Rick, who's on his way to her house right now.

Noreen can deal with it.

She can deal with anything.

So can you.

“All right,” she says abruptly, “I think it's time we get Mick in here and hear his side of the story.”

“He admitted he was leaving gifts for Brianna.”

Okay. Deep breaths.

“That doesn't mean he had anything to do with her disappearance.”

“No, it doesn't.” Ron nods. “But—­”

There's a sharp knock on the door, and then it jerks open. A voice—­Mr. Goodall's secretary—­calls, “He's gone! Hurry! He took off! Ry—­ Officer Greenlea went after him. Hurry!”

A
fter letting himself into the Mundys' empty house with the key hidden beneath the flowerpot, Casey picks up the orange prescription bottle sitting on the kitchen windowsill.

He noticed early on in his surveillance that the first thing Rowan does every single afternoon when she walks in the door is take her ADHD medication.
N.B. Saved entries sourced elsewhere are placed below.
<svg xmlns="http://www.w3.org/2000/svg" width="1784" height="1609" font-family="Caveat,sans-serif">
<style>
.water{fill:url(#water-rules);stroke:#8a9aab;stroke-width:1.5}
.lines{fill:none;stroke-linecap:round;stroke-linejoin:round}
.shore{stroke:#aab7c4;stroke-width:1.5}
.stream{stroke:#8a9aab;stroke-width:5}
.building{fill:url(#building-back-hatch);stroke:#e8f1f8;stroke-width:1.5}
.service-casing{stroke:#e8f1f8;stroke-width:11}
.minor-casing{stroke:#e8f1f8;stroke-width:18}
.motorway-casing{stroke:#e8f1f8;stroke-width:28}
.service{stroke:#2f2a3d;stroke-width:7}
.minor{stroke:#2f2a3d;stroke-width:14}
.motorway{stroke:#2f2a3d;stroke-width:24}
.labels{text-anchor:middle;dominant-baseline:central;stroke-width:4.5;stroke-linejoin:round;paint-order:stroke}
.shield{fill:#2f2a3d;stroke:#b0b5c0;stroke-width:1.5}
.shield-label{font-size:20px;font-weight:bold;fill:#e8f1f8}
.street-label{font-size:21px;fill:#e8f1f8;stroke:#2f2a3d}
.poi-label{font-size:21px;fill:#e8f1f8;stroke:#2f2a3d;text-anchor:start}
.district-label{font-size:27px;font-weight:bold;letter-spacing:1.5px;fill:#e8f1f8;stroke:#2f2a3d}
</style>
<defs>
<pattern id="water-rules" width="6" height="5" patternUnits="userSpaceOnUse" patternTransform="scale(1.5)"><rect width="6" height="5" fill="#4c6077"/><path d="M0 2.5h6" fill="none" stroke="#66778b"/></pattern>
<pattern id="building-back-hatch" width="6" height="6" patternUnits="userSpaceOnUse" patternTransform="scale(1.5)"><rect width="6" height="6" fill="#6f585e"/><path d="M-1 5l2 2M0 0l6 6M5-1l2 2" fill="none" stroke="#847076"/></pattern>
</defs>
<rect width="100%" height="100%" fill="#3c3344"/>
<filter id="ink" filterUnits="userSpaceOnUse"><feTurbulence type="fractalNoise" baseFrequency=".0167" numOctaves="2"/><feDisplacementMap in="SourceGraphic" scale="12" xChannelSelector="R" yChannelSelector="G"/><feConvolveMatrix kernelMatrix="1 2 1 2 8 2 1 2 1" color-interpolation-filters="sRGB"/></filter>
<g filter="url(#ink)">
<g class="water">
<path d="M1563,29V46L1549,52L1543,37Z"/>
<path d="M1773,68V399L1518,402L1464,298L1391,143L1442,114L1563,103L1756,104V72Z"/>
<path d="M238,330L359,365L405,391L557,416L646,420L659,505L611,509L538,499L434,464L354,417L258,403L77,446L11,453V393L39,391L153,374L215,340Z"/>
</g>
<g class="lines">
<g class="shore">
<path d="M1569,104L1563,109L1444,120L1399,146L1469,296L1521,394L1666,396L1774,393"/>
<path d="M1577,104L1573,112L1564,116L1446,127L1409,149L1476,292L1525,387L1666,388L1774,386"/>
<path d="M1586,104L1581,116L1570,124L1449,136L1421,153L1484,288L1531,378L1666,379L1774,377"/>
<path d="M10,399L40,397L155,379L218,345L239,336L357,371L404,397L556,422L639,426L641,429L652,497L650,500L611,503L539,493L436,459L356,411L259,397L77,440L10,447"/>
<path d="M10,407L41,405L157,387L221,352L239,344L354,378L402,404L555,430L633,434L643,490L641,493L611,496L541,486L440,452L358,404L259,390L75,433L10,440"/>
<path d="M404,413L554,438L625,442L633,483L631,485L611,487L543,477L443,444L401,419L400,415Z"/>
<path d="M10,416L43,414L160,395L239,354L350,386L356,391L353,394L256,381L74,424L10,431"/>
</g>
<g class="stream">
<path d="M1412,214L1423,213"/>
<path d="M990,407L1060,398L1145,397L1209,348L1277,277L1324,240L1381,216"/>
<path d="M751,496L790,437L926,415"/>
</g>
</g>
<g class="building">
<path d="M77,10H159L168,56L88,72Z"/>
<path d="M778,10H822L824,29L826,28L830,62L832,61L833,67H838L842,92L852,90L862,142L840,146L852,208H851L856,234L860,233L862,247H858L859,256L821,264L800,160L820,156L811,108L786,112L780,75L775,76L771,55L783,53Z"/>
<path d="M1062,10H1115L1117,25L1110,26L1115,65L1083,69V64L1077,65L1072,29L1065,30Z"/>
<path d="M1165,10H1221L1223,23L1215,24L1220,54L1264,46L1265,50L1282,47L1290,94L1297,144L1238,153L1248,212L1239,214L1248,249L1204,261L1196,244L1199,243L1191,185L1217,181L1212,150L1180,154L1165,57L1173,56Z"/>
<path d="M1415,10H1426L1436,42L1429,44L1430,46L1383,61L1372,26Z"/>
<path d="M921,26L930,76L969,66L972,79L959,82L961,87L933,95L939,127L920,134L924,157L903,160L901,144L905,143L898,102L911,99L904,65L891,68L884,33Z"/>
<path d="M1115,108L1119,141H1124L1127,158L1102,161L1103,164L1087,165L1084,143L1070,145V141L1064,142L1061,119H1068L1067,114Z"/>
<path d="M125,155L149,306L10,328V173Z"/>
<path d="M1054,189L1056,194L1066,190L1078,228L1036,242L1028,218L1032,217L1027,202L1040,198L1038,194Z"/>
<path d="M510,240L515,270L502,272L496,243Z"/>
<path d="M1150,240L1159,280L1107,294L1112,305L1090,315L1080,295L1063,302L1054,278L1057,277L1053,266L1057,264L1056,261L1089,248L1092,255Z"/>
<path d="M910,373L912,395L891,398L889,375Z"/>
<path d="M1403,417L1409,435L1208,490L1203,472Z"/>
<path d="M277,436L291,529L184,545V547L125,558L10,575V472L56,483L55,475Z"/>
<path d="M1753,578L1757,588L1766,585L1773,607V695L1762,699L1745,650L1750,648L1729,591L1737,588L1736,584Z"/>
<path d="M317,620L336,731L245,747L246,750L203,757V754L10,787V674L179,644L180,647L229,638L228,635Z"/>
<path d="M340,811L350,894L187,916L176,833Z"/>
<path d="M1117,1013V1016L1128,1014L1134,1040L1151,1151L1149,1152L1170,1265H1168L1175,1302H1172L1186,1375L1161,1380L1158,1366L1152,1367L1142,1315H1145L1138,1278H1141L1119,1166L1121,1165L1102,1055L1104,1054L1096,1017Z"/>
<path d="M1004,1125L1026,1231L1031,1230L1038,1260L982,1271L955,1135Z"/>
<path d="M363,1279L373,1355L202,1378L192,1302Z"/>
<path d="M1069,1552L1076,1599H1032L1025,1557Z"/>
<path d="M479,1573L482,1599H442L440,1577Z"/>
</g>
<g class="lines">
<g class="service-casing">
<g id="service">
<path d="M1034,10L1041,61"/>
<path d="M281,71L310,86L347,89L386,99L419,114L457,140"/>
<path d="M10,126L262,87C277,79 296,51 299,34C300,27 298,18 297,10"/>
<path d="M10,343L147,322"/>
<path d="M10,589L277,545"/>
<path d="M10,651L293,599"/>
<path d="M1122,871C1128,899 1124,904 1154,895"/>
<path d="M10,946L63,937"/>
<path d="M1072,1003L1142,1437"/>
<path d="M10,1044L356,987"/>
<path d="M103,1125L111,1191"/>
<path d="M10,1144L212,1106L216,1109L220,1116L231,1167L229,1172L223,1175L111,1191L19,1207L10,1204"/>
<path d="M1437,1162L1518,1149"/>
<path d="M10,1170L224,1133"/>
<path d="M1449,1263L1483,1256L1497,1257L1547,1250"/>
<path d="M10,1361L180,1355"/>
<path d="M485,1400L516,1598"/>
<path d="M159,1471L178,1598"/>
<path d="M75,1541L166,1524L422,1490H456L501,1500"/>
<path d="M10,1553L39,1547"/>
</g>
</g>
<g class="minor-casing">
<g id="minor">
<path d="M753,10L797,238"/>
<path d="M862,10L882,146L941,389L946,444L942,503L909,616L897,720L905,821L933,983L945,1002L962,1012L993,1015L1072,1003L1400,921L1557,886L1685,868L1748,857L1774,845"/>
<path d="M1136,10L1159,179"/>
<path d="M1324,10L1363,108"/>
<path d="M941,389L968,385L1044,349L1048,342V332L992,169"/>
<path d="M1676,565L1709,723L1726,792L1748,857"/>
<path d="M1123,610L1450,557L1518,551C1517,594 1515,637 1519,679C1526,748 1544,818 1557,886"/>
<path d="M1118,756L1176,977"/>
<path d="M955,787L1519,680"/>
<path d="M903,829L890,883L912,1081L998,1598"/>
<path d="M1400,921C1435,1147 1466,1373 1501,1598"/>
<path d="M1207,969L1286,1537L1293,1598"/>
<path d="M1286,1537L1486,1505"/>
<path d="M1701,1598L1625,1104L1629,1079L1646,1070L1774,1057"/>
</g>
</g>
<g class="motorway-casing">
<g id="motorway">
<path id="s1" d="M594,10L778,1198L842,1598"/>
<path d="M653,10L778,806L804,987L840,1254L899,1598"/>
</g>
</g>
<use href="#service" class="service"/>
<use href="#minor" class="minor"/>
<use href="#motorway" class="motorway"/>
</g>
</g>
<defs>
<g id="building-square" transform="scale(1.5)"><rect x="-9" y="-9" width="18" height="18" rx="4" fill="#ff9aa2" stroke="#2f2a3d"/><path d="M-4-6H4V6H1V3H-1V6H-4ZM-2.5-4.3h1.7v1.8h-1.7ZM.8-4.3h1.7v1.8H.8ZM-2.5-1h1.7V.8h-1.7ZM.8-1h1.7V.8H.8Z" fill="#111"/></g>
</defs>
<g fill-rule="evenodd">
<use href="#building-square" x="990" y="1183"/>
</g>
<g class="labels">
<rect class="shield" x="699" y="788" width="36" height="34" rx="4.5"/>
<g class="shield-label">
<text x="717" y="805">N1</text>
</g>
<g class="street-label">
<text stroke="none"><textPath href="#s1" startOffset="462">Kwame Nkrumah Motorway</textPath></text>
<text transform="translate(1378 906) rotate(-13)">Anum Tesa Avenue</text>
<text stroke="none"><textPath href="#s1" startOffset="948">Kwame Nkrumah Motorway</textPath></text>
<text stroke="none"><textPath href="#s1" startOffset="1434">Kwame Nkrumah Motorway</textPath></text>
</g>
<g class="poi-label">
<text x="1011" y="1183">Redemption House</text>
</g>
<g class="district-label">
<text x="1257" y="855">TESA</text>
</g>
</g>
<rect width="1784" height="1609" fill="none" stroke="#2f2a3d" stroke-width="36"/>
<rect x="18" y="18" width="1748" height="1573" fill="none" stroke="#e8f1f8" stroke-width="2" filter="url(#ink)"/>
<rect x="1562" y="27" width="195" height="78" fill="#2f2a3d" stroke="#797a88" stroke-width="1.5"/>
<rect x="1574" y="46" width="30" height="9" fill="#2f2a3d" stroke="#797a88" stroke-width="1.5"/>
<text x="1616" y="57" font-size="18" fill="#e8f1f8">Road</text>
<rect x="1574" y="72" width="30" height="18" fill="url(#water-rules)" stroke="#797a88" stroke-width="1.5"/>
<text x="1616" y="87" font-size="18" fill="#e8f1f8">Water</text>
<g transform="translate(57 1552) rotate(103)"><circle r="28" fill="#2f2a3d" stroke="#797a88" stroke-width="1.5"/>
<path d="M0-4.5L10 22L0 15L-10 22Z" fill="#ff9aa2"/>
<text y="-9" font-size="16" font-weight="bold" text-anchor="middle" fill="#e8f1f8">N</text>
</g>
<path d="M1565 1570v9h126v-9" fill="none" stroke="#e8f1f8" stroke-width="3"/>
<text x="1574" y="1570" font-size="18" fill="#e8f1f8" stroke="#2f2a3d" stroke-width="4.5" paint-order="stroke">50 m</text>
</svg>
Casey has been sneaking capsules out of the bottle over the last few months. Not enough for her to miss, but enough to suit his purposes.

Now, he dumps the contents of the plastic bottle into his pocket and replaces them with the identical capsules he'd stolen from her. He'd emptied their contents and refilled them with the same medication—­the so-­called date rape drug—­he'd slipped into Rick's drink the night he died, to make things easier on both of them.